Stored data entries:
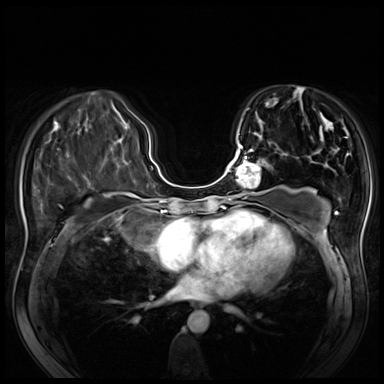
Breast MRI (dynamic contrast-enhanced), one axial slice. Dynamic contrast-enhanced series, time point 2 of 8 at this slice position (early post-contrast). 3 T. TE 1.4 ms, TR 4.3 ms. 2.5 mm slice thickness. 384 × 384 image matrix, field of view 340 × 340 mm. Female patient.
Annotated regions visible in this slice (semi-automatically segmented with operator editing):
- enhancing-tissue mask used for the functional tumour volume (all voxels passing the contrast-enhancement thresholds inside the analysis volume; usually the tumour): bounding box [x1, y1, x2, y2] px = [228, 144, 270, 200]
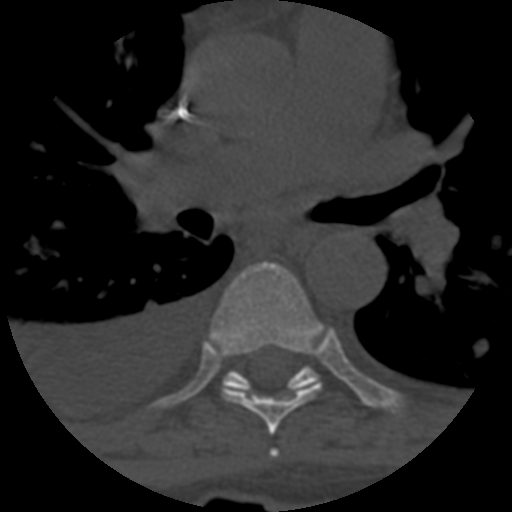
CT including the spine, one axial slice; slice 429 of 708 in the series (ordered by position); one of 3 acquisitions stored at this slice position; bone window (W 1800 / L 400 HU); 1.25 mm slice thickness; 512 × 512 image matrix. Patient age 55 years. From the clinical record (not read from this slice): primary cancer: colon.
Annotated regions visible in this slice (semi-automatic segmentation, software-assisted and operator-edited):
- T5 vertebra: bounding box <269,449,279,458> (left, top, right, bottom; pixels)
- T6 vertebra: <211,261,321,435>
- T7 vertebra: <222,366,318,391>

Instructions for the task:
Only the lines from the one holding "- T6 vertebra: <211,261,321,435>" through the end of the records should appear in the answer, each repeated exactly.

Response for this exercise:
- T6 vertebra: <211,261,321,435>
- T7 vertebra: <222,366,318,391>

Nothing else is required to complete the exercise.